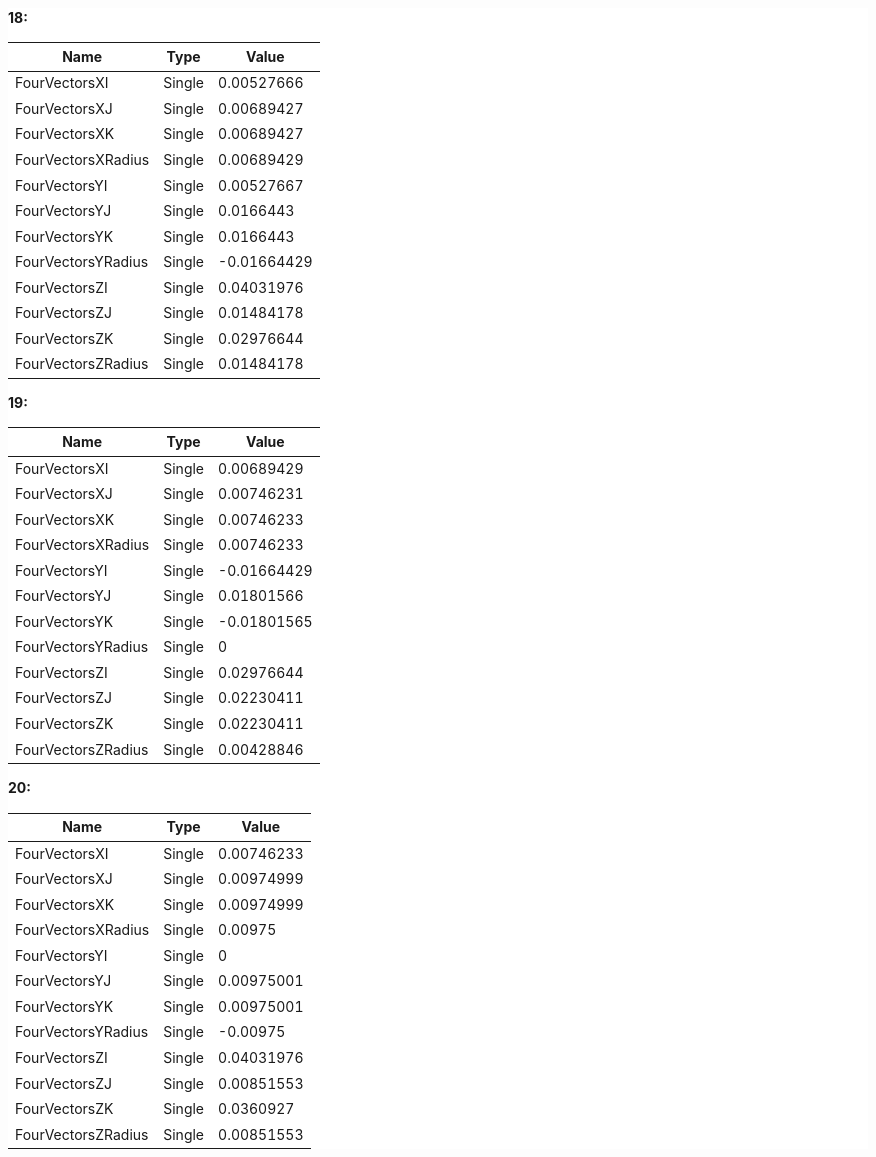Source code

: 

**18:**

Name	| Type	| Value
---	|---	|---	|
FourVectorsXI	|Single	|0.00527666
FourVectorsXJ	|Single	|0.00689427
FourVectorsXK	|Single	|0.00689427
FourVectorsXRadius	|Single	|0.00689429
FourVectorsYI	|Single	|0.00527667
FourVectorsYJ	|Single	|0.0166443
FourVectorsYK	|Single	|0.0166443
FourVectorsYRadius	|Single	|-0.01664429
FourVectorsZI	|Single	|0.04031976
FourVectorsZJ	|Single	|0.01484178
FourVectorsZK	|Single	|0.02976644
FourVectorsZRadius	|Single	|0.01484178


**19:**

Name	| Type	| Value
---	|---	|---	|
FourVectorsXI	|Single	|0.00689429
FourVectorsXJ	|Single	|0.00746231
FourVectorsXK	|Single	|0.00746233
FourVectorsXRadius	|Single	|0.00746233
FourVectorsYI	|Single	|-0.01664429
FourVectorsYJ	|Single	|0.01801566
FourVectorsYK	|Single	|-0.01801565
FourVectorsYRadius	|Single	|0
FourVectorsZI	|Single	|0.02976644
FourVectorsZJ	|Single	|0.02230411
FourVectorsZK	|Single	|0.02230411
FourVectorsZRadius	|Single	|0.00428846


**20:**

Name	| Type	| Value
---	|---	|---	|
FourVectorsXI	|Single	|0.00746233
FourVectorsXJ	|Single	|0.00974999
FourVectorsXK	|Single	|0.00974999
FourVectorsXRadius	|Single	|0.00975
FourVectorsYI	|Single	|0
FourVectorsYJ	|Single	|0.00975001
FourVectorsYK	|Single	|0.00975001
FourVectorsYRadius	|Single	|-0.00975
FourVectorsZI	|Single	|0.04031976
FourVectorsZJ	|Single	|0.00851553
FourVectorsZK	|Single	|0.0360927
FourVectorsZRadius	|Single	|0.00851553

_Exercise goal_
Tally the lines of the listing above that contain the word "FourVectorsYJ" and state the result as a bare number.

_Response box_
3